With technically-minded criminals now presented with more avenues than ever before to attack a digitally immersed public, the Citizens Advice Bureau (CAB) and Trading Standards Institute has embarked on its annual Scams Awareness Month for May 2013.

According to the CAB, more than three million people in the UK fall victims to scams every year, costing us an eye watering collective average of £3.5 billion per annum.

It is estimated that nearly half of us (48 per cent) have now been targeted by a scam, so the top five text hustles compiled by security firm Cloudmark will no doubt be familiar to many.

The company collected data from its filtering services throughout April to determine which SMS scams were most prominent right now. While most of us will sniff out and instinctively ignore spammy test messages, not everyone in our family and friendship circles will be aware of the threats. And with fraudsters becoming increasingly creative, Cloudmark’s top five could make essential reading for you and those you know.

The Big Five

1. Payday loan scams (31 per cent of SMS spam in April 2013) – Offers victims access to short-term loans with no fuss or background checks. It goes on to collect personal details including bank account information, and then asks for an application fee.

2. PPI compensation scams (30 per cent of SMS spam) – Requests personal details for a no win, no fee opportunity to claim PPI compensation. Personal data is sold on through a ‘ping-tree’ and will lead to a request for a processing fee, and a percentage of the refund if the victim is in fact eligible.

3. Pension liberation scams (15 per cent of SMS spam) – Pension liberation also known as 'pension loans', is a transfer of a scheme member’s pension savings to an arrangement that will allow them to access their funds before the age 55. In rare cases – such as terminal illness – it is possible to access funds before age 55 from a current pension scheme. For the majority, promises of early cash will be bogus and are likely to result in serious tax consequences.

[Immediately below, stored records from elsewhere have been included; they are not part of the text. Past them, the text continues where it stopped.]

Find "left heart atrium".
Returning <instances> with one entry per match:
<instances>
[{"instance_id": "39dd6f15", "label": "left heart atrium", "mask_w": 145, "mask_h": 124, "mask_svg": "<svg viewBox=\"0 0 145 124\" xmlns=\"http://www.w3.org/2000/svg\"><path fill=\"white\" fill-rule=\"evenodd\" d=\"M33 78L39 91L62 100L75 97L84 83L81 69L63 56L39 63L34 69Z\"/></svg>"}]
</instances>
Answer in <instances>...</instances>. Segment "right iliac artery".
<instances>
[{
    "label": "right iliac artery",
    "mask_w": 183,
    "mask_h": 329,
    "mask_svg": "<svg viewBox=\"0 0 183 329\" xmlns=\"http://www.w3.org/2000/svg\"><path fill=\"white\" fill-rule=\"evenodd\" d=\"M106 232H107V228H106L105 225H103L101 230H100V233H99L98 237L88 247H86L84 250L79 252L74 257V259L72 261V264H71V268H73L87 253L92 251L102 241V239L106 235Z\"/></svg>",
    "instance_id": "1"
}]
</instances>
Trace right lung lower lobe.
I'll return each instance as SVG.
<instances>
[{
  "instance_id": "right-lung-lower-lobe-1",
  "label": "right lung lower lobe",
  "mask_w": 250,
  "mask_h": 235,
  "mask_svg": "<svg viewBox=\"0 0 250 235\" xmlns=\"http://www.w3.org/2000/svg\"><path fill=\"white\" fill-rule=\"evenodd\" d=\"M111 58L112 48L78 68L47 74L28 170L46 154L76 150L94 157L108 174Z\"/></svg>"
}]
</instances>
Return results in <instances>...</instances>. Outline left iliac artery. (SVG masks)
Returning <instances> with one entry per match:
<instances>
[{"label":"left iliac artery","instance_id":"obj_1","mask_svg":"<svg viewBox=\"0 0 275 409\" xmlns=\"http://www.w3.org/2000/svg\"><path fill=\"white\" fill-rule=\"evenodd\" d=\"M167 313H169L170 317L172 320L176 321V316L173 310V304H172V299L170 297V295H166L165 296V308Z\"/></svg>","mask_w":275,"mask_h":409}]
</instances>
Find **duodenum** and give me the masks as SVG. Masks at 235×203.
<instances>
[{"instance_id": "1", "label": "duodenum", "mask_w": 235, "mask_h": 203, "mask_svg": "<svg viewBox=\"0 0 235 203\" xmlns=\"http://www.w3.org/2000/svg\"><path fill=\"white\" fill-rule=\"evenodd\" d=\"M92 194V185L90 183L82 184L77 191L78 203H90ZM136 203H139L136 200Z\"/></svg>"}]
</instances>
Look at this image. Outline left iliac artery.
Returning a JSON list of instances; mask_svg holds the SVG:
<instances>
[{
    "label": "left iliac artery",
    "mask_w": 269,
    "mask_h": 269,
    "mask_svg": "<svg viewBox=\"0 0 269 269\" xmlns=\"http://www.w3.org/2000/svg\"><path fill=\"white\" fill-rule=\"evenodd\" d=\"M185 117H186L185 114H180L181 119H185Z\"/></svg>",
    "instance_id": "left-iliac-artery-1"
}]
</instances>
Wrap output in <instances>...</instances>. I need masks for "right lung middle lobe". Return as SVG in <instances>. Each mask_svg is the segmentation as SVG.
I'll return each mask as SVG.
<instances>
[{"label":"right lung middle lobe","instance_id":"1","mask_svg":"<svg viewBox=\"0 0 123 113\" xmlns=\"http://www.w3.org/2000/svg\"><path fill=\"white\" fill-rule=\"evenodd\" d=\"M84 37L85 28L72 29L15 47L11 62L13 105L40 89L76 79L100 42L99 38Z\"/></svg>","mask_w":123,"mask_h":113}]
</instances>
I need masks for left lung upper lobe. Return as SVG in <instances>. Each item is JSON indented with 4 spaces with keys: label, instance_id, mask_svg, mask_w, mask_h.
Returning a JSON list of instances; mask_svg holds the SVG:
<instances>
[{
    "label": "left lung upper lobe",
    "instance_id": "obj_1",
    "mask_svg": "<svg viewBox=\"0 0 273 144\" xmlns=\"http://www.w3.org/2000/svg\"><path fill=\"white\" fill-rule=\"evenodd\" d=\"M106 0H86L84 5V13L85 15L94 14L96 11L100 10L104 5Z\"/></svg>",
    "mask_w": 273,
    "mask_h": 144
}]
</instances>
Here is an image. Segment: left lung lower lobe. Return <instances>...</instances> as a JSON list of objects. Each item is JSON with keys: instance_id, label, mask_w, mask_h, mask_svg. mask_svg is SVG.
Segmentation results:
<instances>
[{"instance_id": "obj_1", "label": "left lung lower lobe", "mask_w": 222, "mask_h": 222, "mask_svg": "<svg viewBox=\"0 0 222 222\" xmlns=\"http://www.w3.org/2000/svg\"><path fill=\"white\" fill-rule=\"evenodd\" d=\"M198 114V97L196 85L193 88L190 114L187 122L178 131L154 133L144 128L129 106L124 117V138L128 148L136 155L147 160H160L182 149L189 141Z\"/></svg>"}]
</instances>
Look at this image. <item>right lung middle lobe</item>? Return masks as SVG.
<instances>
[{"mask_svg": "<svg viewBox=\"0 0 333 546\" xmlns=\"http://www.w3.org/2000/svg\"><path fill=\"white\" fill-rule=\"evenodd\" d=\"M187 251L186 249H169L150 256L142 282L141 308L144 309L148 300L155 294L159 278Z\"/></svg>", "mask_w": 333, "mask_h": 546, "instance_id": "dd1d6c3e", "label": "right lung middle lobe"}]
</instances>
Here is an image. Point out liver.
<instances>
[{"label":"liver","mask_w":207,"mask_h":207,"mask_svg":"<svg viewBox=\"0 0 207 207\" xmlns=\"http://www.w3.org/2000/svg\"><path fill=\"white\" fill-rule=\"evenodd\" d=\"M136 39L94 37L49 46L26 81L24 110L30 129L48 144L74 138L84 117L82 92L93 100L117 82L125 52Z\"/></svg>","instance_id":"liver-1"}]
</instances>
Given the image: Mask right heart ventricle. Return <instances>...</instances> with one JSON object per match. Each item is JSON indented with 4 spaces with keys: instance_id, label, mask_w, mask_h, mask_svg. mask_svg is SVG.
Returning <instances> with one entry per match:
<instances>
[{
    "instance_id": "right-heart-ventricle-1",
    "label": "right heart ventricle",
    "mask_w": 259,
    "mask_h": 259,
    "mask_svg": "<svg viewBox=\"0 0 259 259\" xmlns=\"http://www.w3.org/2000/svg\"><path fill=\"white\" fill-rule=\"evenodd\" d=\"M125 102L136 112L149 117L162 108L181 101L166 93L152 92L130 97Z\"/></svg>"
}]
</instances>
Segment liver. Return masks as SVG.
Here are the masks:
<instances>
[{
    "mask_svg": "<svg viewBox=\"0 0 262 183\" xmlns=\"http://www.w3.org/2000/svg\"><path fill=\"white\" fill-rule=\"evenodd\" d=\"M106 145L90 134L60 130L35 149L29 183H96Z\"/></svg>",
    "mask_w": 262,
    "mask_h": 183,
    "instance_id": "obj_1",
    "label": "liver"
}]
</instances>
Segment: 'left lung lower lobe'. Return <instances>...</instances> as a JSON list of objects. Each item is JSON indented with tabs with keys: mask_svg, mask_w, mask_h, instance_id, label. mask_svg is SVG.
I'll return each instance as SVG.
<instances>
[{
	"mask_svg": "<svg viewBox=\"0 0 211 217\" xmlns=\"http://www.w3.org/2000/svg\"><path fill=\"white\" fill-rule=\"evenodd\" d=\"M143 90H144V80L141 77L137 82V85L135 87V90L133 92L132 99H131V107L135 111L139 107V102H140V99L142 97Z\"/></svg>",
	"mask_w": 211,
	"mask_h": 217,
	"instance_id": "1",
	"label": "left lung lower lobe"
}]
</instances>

4. Debt relief scams (11 per cent of SMS spam) – Offers to wipe out 70 per cent of debts. Victims are promised that pre-2006 debts will all be wiped clean as the "Government are wiping out all debt to encourage people to spend again". Victims are told to add £850.00 fee to one of their cards which will then be wiped clean, therefore costing nothing. Nothing happens and calls go unanswered or lots of excuses, like "it’s being dealt with", in the meantime they have your money.

5. Betting tips scams (3 per cent of SMS spam) - Invitation to call a premium rate number to get a betting tip. Better than most scams in that there is a chance that the horse in the tip will actually win the race if all the others fall over.